Work to be completed:
Return the data word for word. Pictures are to be omitted.
□ □ □ □
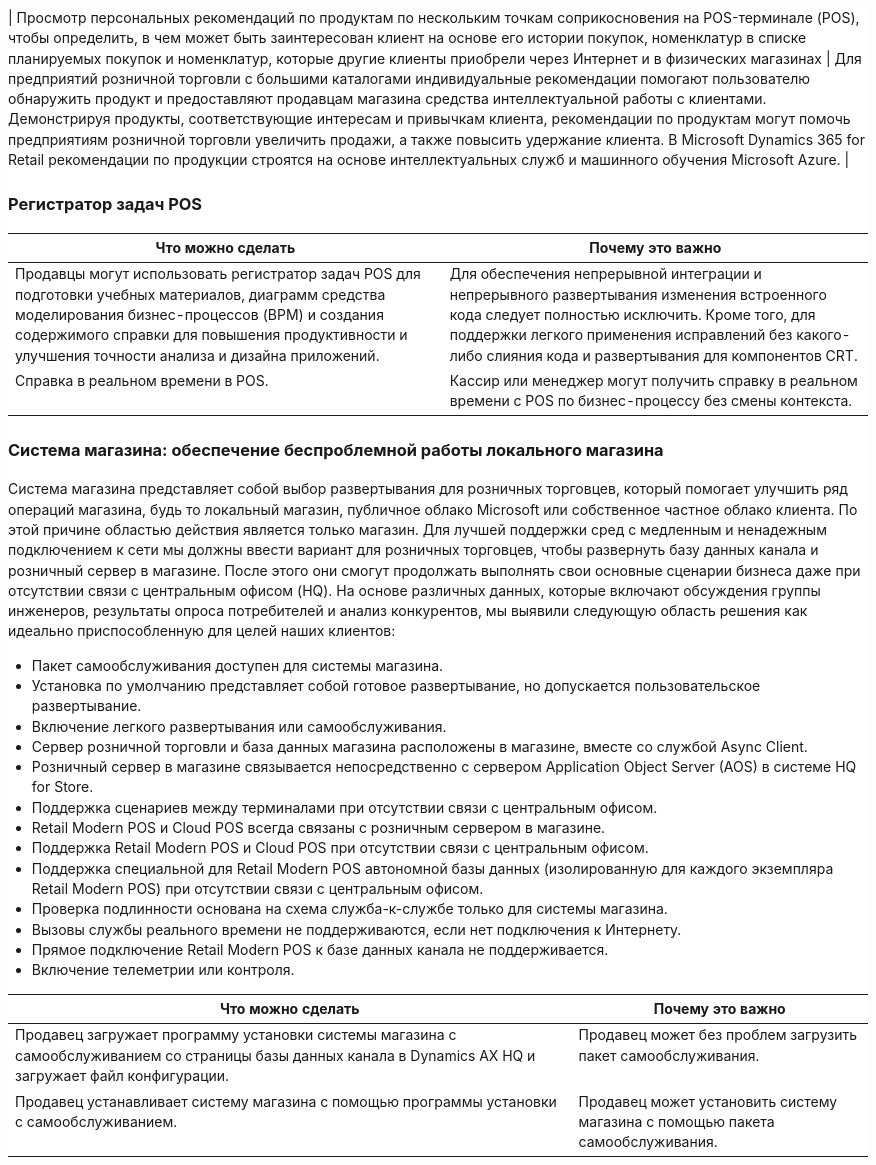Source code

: | Просмотр персональных рекомендаций по продуктам по нескольким точкам соприкосновения на POS-терминале (POS), чтобы определить, в чем может быть заинтересован клиент на основе его истории покупок, номенклатур в списке планируемых покупок и номенклатур, которые другие клиенты приобрели через Интернет и в физических магазинах | Для предприятий розничной торговли с большими каталогами индивидуальные рекомендации помогают пользователю обнаружить продукт и предоставляют продавцам магазина средства интеллектуальной работы с клиентами. Демонстрируя продукты, соответствующие интересам и привычкам клиента, рекомендации по продуктам могут помочь предприятиям розничной торговли увеличить продажи, а также повысить удержание клиента. В Microsoft Dynamics 365 for Retail рекомендации по продукции строятся на основе интеллектуальных служб и машинного обучения Microsoft Azure. |

### <a name="pos-task-recorder"></a>Регистратор задач POS

| Что можно сделать                                                                                                                                                                                                  | Почему это важно                                                                                                                                                                                    |
|------------------------------------------------------------------------------------------------------------------------------------------------------------------------------------------------------------------|----------------------------------------------------------------------------------------------------------------------------------------------------------------------------------------------------------|
| Продавцы могут использовать регистратор задач POS для подготовки учебных материалов, диаграмм средства моделирования бизнес-процессов (BPM) и создания содержимого справки для повышения продуктивности и улучшения точности анализа и дизайна приложений. | Для обеспечения непрерывной интеграции и непрерывного развертывания изменения встроенного кода следует полностью исключить. Кроме того, для поддержки легкого применения исправлений без какого-либо слияния кода и развертывания для компонентов CRT. |
| Справка в реальном времени в POS.                                                                                                                                                                                           | Кассир или менеджер могут получить справку в реальном времени с POS по бизнес-процессу без смены контекста.                                                                                                           |

### <a name="store-system-providing-a-seamless-on-premises-store-experience"></a>Система магазина: обеспечение беспроблемной работы локального магазина

Система магазина представляет собой выбор развертывания для розничных торговцев, который помогает улучшить ряд операций магазина, будь то локальный магазин, публичное облако Microsoft или собственное частное облако клиента. По этой причине областью действия является только магазин. Для лучшей поддержки сред с медленным и ненадежным подключением к сети мы должны ввести вариант для розничных торговцев, чтобы развернуть базу данных канала и розничный сервер в магазине. После этого они смогут продолжать выполнять свои основные сценарии бизнеса даже при отсутствии связи с центральным офисом (HQ). На основе различных данных, которые включают обсуждения группы инженеров, результаты опроса потребителей и анализ конкурентов, мы выявили следующую область решения как идеально приспособленную для целей наших клиентов:

-   Пакет самообслуживания доступен для системы магазина.
-   Установка по умолчанию представляет собой готовое развертывание, но допускается пользовательское развертывание.
-   Включение легкого развертывания или самообслуживания.
-   Сервер розничной торговли и база данных магазина расположены в магазине, вместе со службой Async Client.
-   Розничный сервер в магазине связывается непосредственно с сервером Application Object Server (AOS) в системе HQ for Store.
-   Поддержка сценариев между терминалами при отсутствии связи с центральным офисом.
-   Retail Modern POS и Cloud POS всегда связаны с розничным сервером в магазине.
-   Поддержка Retail Modern POS и Cloud POS при отсутствии связи с центральным офисом.
-   Поддержка специальной для Retail Modern POS автономной базы данных (изолированную для каждого экземпляра Retail Modern POS) при отсутствии связи с центральным офисом.
-   Проверка подлинности основана на схема служба-к-службе только для системы магазина.
-   Вызовы службы реального времени не поддерживаются, если нет подключения к Интернету.
-   Прямое подключение Retail Modern POS к базе данных канала не поддерживается.
-   Включение телеметрии или контроля.

| Что можно сделать                                                                                                                                       | Почему это важно                                                                                   |
|-------------------------------------------------------------------------------------------------------------------------------------------------------|---------------------------------------------------------------------------------------------------------|
| Продавец загружает программу установки системы магазина с самообслуживанием со страницы базы данных канала в Dynamics AX HQ и загружает файл конфигурации.   | Продавец может без проблем загрузить пакет самообслуживания.                                          |
| Продавец устанавливает систему магазина с помощью программы установки с самообслуживанием.                                                                                 | Продавец может установить систему магазина с помощью пакета самообслуживания.                                |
□ □ □ □
Problem solution:
Source code

: | Просмотр персональных рекомендаций по продуктам по нескольким точкам соприкосновения на POS-терминале (POS), чтобы определить, в чем может быть заинтересован клиент на основе его истории покупок, номенклатур в списке планируемых покупок и номенклатур, которые другие клиенты приобрели через Интернет и в физических магазинах | Для предприятий розничной торговли с большими каталогами индивидуальные рекомендации помогают пользователю обнаружить продукт и предоставляют продавцам магазина средства интеллектуальной работы с клиентами. Демонстрируя продукты, соответствующие интересам и привычкам клиента, рекомендации по продуктам могут помочь предприятиям розничной торговли увеличить продажи, а также повысить удержание клиента. В Microsoft Dynamics 365 for Retail рекомендации по продукции строятся на основе интеллектуальных служб и машинного обучения Microsoft Azure. |

### <a name="pos-task-recorder"></a>Регистратор задач POS

| Что можно сделать                                                                                                                                                                                                  | Почему это важно                                                                                                                                                                                    |
|------------------------------------------------------------------------------------------------------------------------------------------------------------------------------------------------------------------|----------------------------------------------------------------------------------------------------------------------------------------------------------------------------------------------------------|
| Продавцы могут использовать регистратор задач POS для подготовки учебных материалов, диаграмм средства моделирования бизнес-процессов (BPM) и создания содержимого справки для повышения продуктивности и улучшения точности анализа и дизайна приложений. | Для обеспечения непрерывной интеграции и непрерывного развертывания изменения встроенного кода следует полностью исключить. Кроме того, для поддержки легкого применения исправлений без какого-либо слияния кода и развертывания для компонентов CRT. |
| Справка в реальном времени в POS.                                                                                                                                                                                           | Кассир или менеджер могут получить справку в реальном времени с POS по бизнес-процессу без смены контекста.                                                                                                           |

### <a name="store-system-providing-a-seamless-on-premises-store-experience"></a>Система магазина: обеспечение беспроблемной работы локального магазина

Система магазина представляет собой выбор развертывания для розничных торговцев, который помогает улучшить ряд операций магазина, будь то локальный магазин, публичное облако Microsoft или собственное частное облако клиента. По этой причине областью действия является только магазин. Для лучшей поддержки сред с медленным и ненадежным подключением к сети мы должны ввести вариант для розничных торговцев, чтобы развернуть базу данных канала и розничный сервер в магазине. После этого они смогут продолжать выполнять свои основные сценарии бизнеса даже при отсутствии связи с центральным офисом (HQ). На основе различных данных, которые включают обсуждения группы инженеров, результаты опроса потребителей и анализ конкурентов, мы выявили следующую область решения как идеально приспособленную для целей наших клиентов:

-   Пакет самообслуживания доступен для системы магазина.
-   Установка по умолчанию представляет собой готовое развертывание, но допускается пользовательское развертывание.
-   Включение легкого развертывания или самообслуживания.
-   Сервер розничной торговли и база данных магазина расположены в магазине, вместе со службой Async Client.
-   Розничный сервер в магазине связывается непосредственно с сервером Application Object Server (AOS) в системе HQ for Store.
-   Поддержка сценариев между терминалами при отсутствии связи с центральным офисом.
-   Retail Modern POS и Cloud POS всегда связаны с розничным сервером в магазине.
-   Поддержка Retail Modern POS и Cloud POS при отсутствии связи с центральным офисом.
-   Поддержка специальной для Retail Modern POS автономной базы данных (изолированную для каждого экземпляра Retail Modern POS) при отсутствии связи с центральным офисом.
-   Проверка подлинности основана на схема служба-к-службе только для системы магазина.
-   Вызовы службы реального времени не поддерживаются, если нет подключения к Интернету.
-   Прямое подключение Retail Modern POS к базе данных канала не поддерживается.
-   Включение телеметрии или контроля.

| Что можно сделать                                                                                                                                       | Почему это важно                                                                                   |
|-------------------------------------------------------------------------------------------------------------------------------------------------------|---------------------------------------------------------------------------------------------------------|
| Продавец загружает программу установки системы магазина с самообслуживанием со страницы базы данных канала в Dynamics AX HQ и загружает файл конфигурации.   | Продавец может без проблем загрузить пакет самообслуживания.                                          |
| Продавец устанавливает систему магазина с помощью программы установки с самообслуживанием.                                                                                 | Продавец может установить систему магазина с помощью пакета самообслуживания.                                |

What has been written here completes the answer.